Why I Left My Job (And What Comes Next)

Yesterday I parted ways with the company I have been with for the better part of the past year. My role with this organization was my first step in a return to the professional workforce after leaving the alcohol industry and giving up drinking last year, and I could not be more grateful for the opportunities I've had and the leadership I have benefited from throughout my employment there.

My decision to move on stems, as many decisions I make seem to, from a deep desire to make changes in my life that I have previously been too afraid to make. There was a catalyst of sorts that forced me to answer the questions that I have been asking myself for months now; questions such as “what am I doing here?” and “am I truly committed to this company and its goals?”

The answer, unfortunately, is no. I am not 100% committed to the goals of the organization I have been working for (although I believe that they are noble and important goals), and what I have been doing is allowing fear to govern the decisions I make about how I will live my life.

When I look at the struggles I have faced in overcoming depression and alcohol addiction I am overwhelmed by just how fortunate I have been to have access to so many resources and support structures. I feel a strong sense of obligation to use my experience to meet others where they are at and help them to face their own struggles. Every day I spend not working towards that goal feels like a day wasted, and I have become increasingly frustrated with myself for letting my fear of the possibility of reduced income and the unknown stand in the way of chasing and embracing a career in which I can have a real and positive effect.
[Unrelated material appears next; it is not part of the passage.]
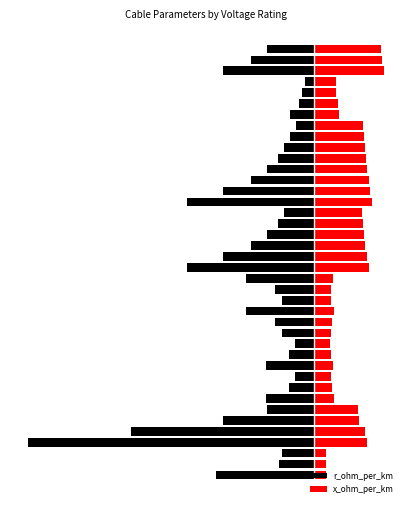

The value of x_ohm_per_km at 14 is 0.2. True or false?

False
The way we talk about mental illness and addictions in this city, this province, and this country needs to shift and I am ready to embrace my role in changing that conversation. Am I worried about what will happen in my life as I move forward in figuring all of this out? Of course, but I am also excited by the possibility of living up to my potential and having a real impact on making the lives of those who are struggling more manageable.

So, with all of this in mind, I have begun reaching out to my network for support and guidance as I decide what comes next. Friends of friends who are already working in the realm of mental health and addictions have been kind enough to answer my questions and lend me their insight, and I welcome anyone to contact me with information that might help me in making this transition. For now I will be looking for part time work as I gear up to accelerate the completion of my bachelor’s degree (almost done!) and am also in the market for volunteer opportunities where I can learn more about the field and begin to make a more substantial impact.

Things are about to get interesting.